We want to get past this constant medicalization of our lives, but…
While Kate’s at BJ’s place near Tetonia, Idaho, I’ve been working my way through a list of things to get done: installing uninterruptible power supplies to smooth out our occasional micro-outages, mowing the fuel in the front, upgrading the desktop and the laptop to windows 10 and trying to make work the bright idea I had for stabilizing our mailbox.
This was the original plan. Chains and a rock. Problems were two. Making the chains stay in place proved harder than I imagined and the rock I chose was too damn heavy. So.
Plan #2
This is a version of the idea I had, though more poorly executed than I want. Still, it’s proof of concept. It has so much chain because I bought the chain lengths for the larger rock. Also, I wanted black chain, but the two sources I had close by, Big R and the Ace Hardware, only had silver.
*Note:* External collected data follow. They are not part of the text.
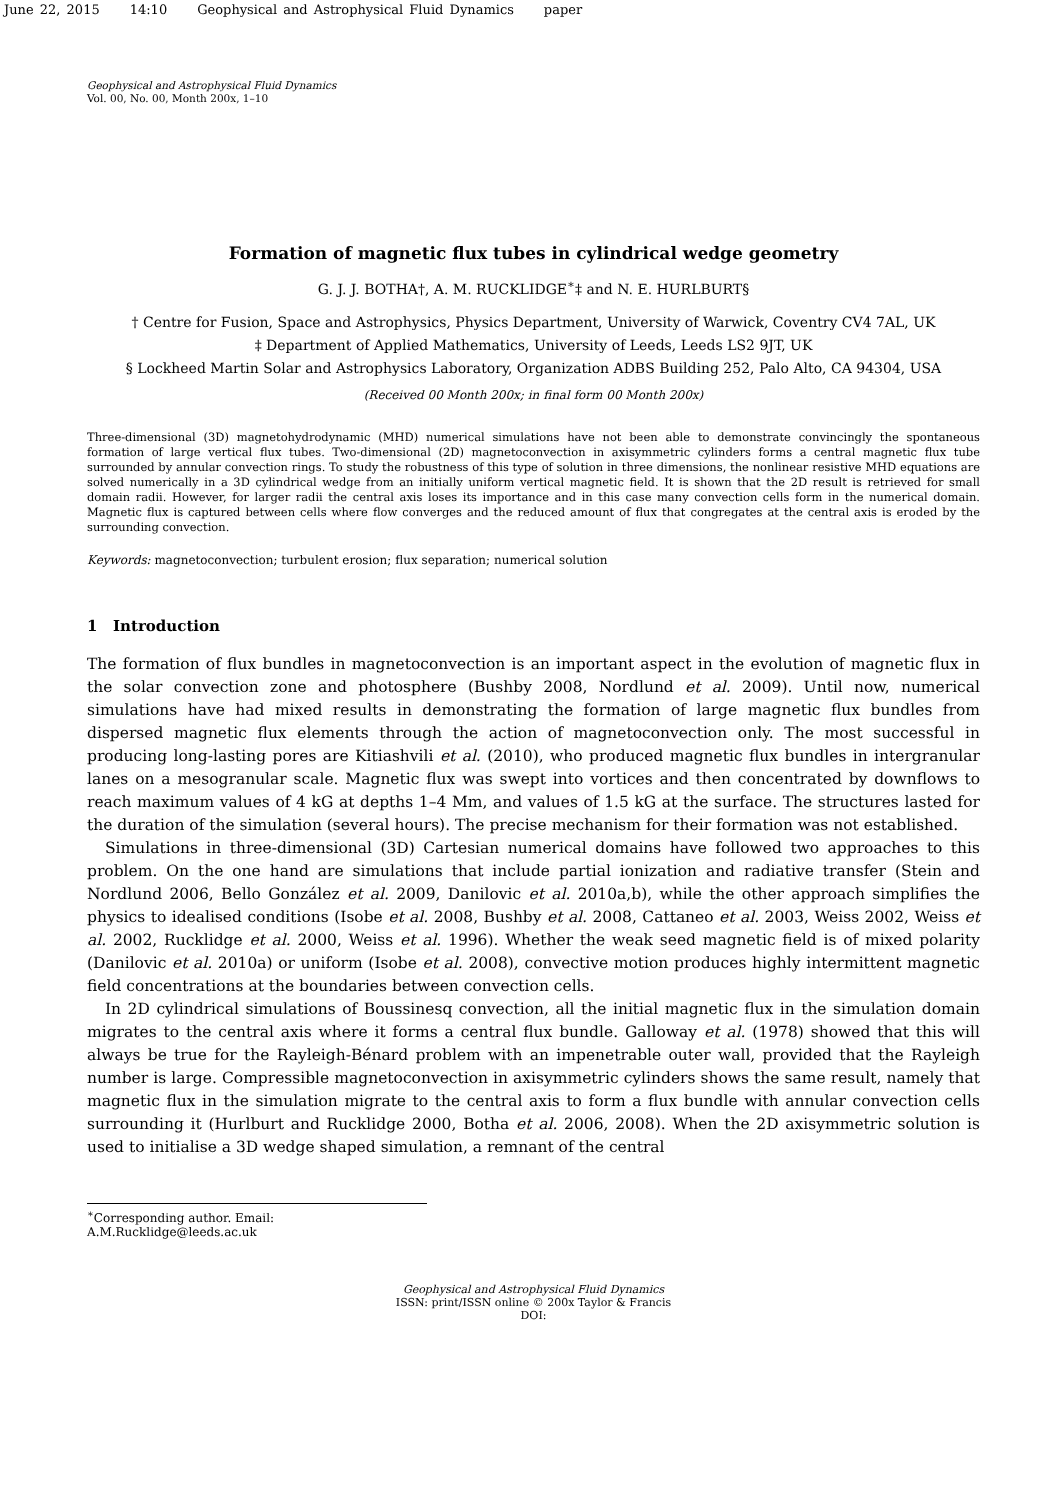June 22, 2015 14:10 Geophysical and Astrophysical Fluid Dynamics paper
Geophysical and Astrophysical Fluid Dynamics
Vol. 00, No. 00, Month 200x, 1–10
Formation of magnetic flux tubes in cylindrical wedge geometry
G. J. J. BOTHA†, A. M. RUCKLIDGE<sup>∗</sup>‡ and N. E. HURLBURT§
† Centre for Fusion, Space and Astrophysics, Physics Department, University of Warwick, Coventry CV4 7AL, UK
‡ Department of Applied Mathematics, University of Leeds, Leeds LS2 9JT, UK
§ Lockheed Martin Solar and Astrophysics Laboratory, Organization ADBS Building 252, Palo Alto, CA 94304, USA
(Received 00 Month 200x; in final form 00 Month 200x)
Three-dimensional (3D) magnetohydrodynamic (MHD) numerical simulations have not been able to demonstrate convincingly the spontaneous formation of large vertical flux tubes. Two-dimensional (2D) magnetoconvection in axisymmetric cylinders forms a central magnetic flux tube surrounded by annular convection rings. To study the robustness of this type of solution in three dimensions, the nonlinear resistive MHD equations are solved numerically in a 3D cylindrical wedge from an initially uniform vertical magnetic field. It is shown that the 2D result is retrieved for small domain radii. However, for larger radii the central axis loses its importance and in this case many convection cells form in the numerical domain. Magnetic flux is captured between cells where flow converges and the reduced amount of flux that congregates at the central axis is eroded by the surrounding convection.
Keywords: magnetoconvection; turbulent erosion; flux separation; numerical solution
1 Introduction
The formation of flux bundles in magnetoconvection is an important aspect in the evolution of magnetic flux in the solar convection zone and photosphere (Bushby 2008, Nordlund et al. 2009). Until now, numerical simulations have had mixed results in demonstrating the formation of large magnetic flux bundles from dispersed magnetic flux elements through the action of magnetoconvection only. The most successful in producing long-lasting pores are Kitiashvili et al. (2010), who produced magnetic flux bundles in intergranular lanes on a mesogranular scale. Magnetic flux was swept into vortices and then concentrated by downflows to reach maximum values of 4 kG at depths 1–4 Mm, and values of 1.5 kG at the surface. The structures lasted for the duration of the simulation (several hours). The precise mechanism for their formation was not established.
Simulations in three-dimensional (3D) Cartesian numerical domains have followed two approaches to this problem. On the one hand are simulations that include partial ionization and radiative transfer (Stein and Nordlund 2006, Bello González et al. 2009, Danilovic et al. 2010a,b), while the other approach simplifies the physics to idealised conditions (Isobe et al. 2008, Bushby et al. 2008, Cattaneo et al. 2003, Weiss 2002, Weiss et al. 2002, Rucklidge et al. 2000, Weiss et al. 1996). Whether the weak seed magnetic field is of mixed polarity (Danilovic et al. 2010a) or uniform (Isobe et al. 2008), convective motion produces highly intermittent magnetic field concentrations at the boundaries between convection cells.
In 2D cylindrical simulations of Boussinesq convection, all the initial magnetic flux in the simulation domain migrates to the central axis where it forms a central flux bundle. Galloway et al. (1978) showed that this will always be true for the Rayleigh-Bénard problem with an impenetrable outer wall, provided that the Rayleigh number is large. Compressible magnetoconvection in axisymmetric cylinders shows the same result, namely that magnetic flux in the simulation migrate to the central axis to form a flux bundle with annular convection cells surrounding it (Hurlburt and Rucklidge 2000, Botha et al. 2006, 2008). When the 2D axisymmetric solution is used to initialise a 3D wedge shaped simulation, a remnant of the central
<sup>∗</sup>Corresponding author. Email: A.M.Rucklidge@leeds.ac.uk
Geophysical and Astrophysical Fluid Dynamics
ISSN: print/ISSN online © 200x Taylor & Francis
DOI:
It’s not terrible. We’ll see whether it can keep the mailbox at a stable height while retaining the virtue of its original design. It swings to the side if a snow plow hits it, rather than sheering off at the base.
Rigel broke her thumb and dislocated the digit next to it on her left paw. She has a cast and a medi-paw over the cast to protect it. She stumps around like a one-eyed pirate captain, whacking the floor as she goes. How did she do it? No idea. Kep has furred out again, looking like an Akita about twice his real size. Over to Award-Winning Pet Grooming in Bailey on Monday. No kidding. That’s the name. Vet recommended it.
That generator I’ve written about so often? Still not installed and this time it’s the electrician who pulled out. He claimed his crew’s work on El Rancho, an Evergreen remodel, had overwhelmed him. Feeling a bit snakebit on this one. So, sigh. Find another electrician. The amount of work for the trades up here in the mountains is so high that smaller jobs get pushed off the calendar.
On Monday Ikea delivered the last of the bookshelves, five more of the tall ones. This time I took out the tape measure and measured the remaining piles of books, divided the total inches by the length of a bookshelf. Needed five to cover what’s on the floor. With the black walnut shelving on the shorter bookcases these birch veneer units will snap to attention. Jon’s also producing a custom top for what he calls my art cart, resin over a basin filled with various smaller pieces of wood. Not gonna make Labor Day for the finish up here, but the result will be worth the wait.